On the privacy point all three notetakers stumble over, MemX takes the opposite default. It is built with per-user isolation and encryption at rest, with CMEK, and your memory is not used to train models. That is the reverse of a notetaker that learns from your meetings unless you find the off switch: capture in any tool, recall everywhere, without handing your conversations over as training data.
Frequently asked questions
01Which is best for searching past meetings?

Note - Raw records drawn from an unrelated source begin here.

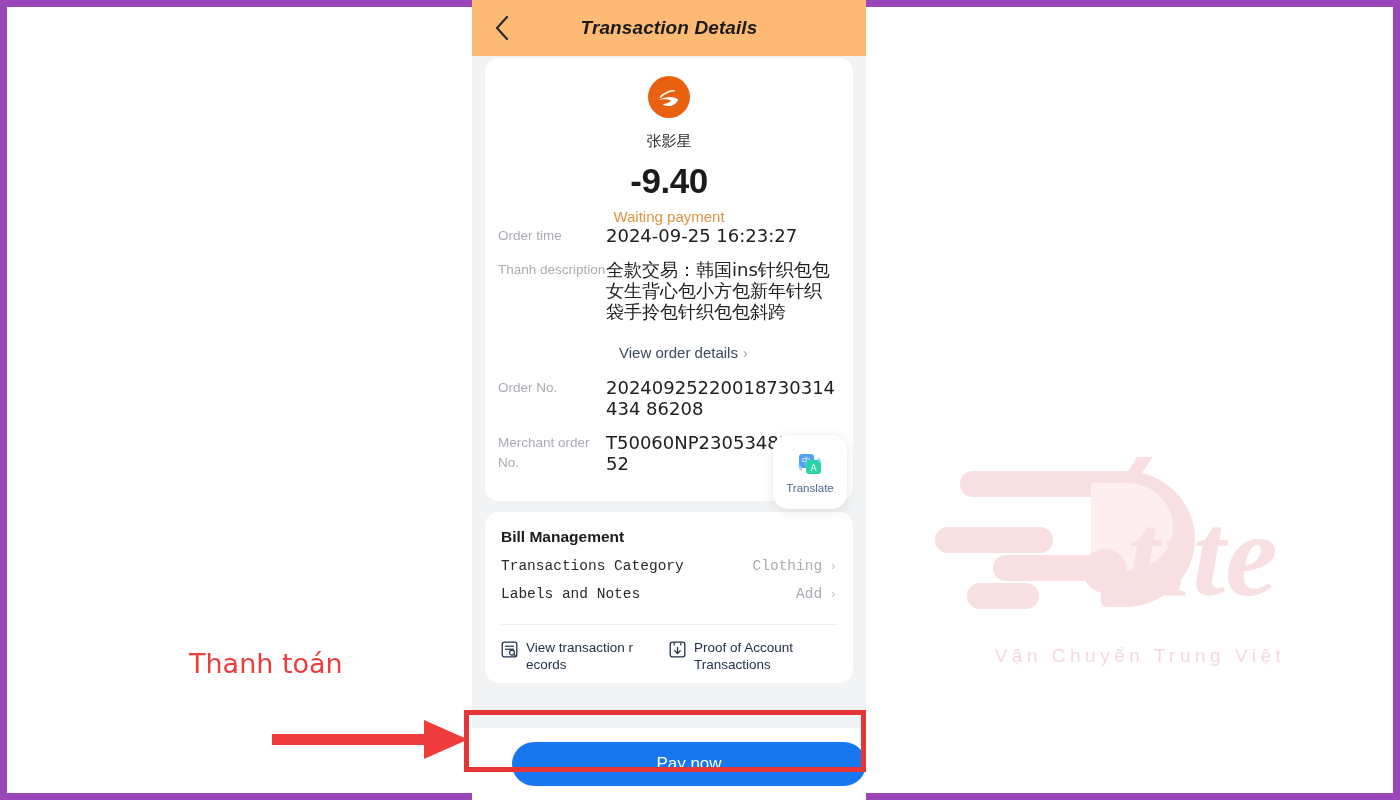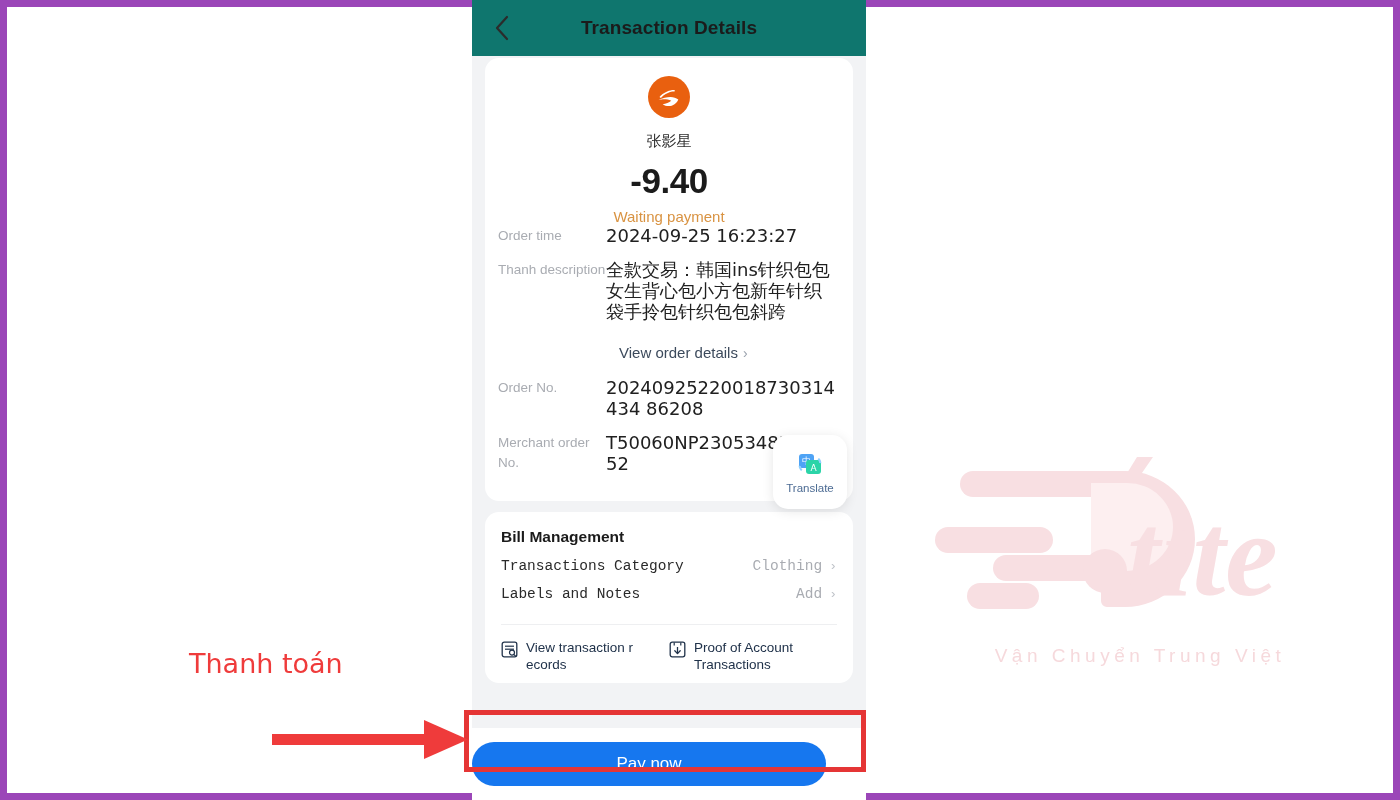--- a/index.html
+++ b/index.html
@@ -31,22 +31,22 @@
   }
 
   
   #phone{
     position:absolute; left:472px; top:0; width:394px; height:800px;
     background:#f2f3f5; z-index:3;
     overflow:hidden;
   }
 
   #topbar{
-    position:relative; height:56px; background:#0f766e;
-    display:flex; align-items:center; justify-content:center;
+    position:relative; height:56px; background:#fdba74;
+    display:flex; align-items:center; justify-content:center;font-style:italic;
   }
   #back-btn{
     position:absolute; left:14px; top:12px; width:32px; height:32px;
     display:flex; align-items:center; justify-content:center;
     cursor:pointer;
   }
   #back-btn svg{ display:block; }
   #page-title{
     font-size:19px; font-weight:bold; color:#1b1b1b; letter-spacing:0.1px;
   }
@@ -121,21 +121,21 @@
     flex:1; display:flex; align-items:flex-start; gap:8px; cursor:pointer;
     padding-right:6px;
   }
   .action .a-ico{ flex:0 0 17px; margin-top:2px; }
   .action .a-txt{ font-size:13.5px; color:#20324a; line-height:17px; }
 
   
   #pay-bar{
     position:absolute; left:0; bottom:0; width:394px; height:72px;
     background:#ffffff;
-    display:flex; align-items:center; justify-content:flex-start;
+    display:flex; align-items:center; justify-content:flex-end;
   }
   #pay-now{
     width:354px; height:44px; border-radius:22px; border:none;
     background:#1677ef; color:#ffffff; font-size:17px; cursor:pointer;
     font-family:"Liberation Sans", sans-serif;
   }
 
   
   #annot-box{
     position:absolute; left:464px; top:710px; width:402px; height:62px;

Otter is built around searching your conversation history by keyword, with unlimited history on its paid tiers. Granola's AI chat and Fathom's assistant also search across calls but sit on paid plans. As of June 2026, confirm current limits on each vendor's pricing page.
02Does Granola put a bot in my meeting?
No. Granola is bot-free. It captures the audio playing through your own device and transcribes it, so no extra participant appears in the call. You start the recording manually before each meeting; it does not auto-join like Otter or Fathom can.
03Does Otter train its AI on my meetings?
Yes, by default. Otter's policy states it trains models on de-identified recordings and transcripts. A 2025 class action, Brewer v. Otter.ai, challenged its consent practices. Check your account settings and the privacy policy before recording sensitive calls.
04Which notetaker has the best free tier?
Fathom, for raw volume: its $0 plan includes unlimited recording and transcription with no minutes cap, though advanced AI summaries are limited to 5 calls a month. Otter's free plan caps you at 300 minutes and 25 conversations. Verify as of June 2026.
05Can these notetakers feed my ChatGPT or Claude?
Not natively. Granola, Otter and Fathom each keep meeting memory inside their own app, so your AI assistant only sees it if you paste it in. A separate memory layer like MemX carries that context across the tools you actually work in.
The takeaway
All three transcribe well, so stop choosing on that. Pick Granola if you want no visible bot and you will manage recording manually, Otter if you live in your meeting history and need the strongest search, Fathom if you want genuinely unlimited free recording. Then accept two real limits: each one trains on your data by default until you opt out, and the memory stays trapped in whichever notetaker recorded the call. To make a meeting useful inside the AI you draft and plan in, you need a memory layer that travels with you, not another silo.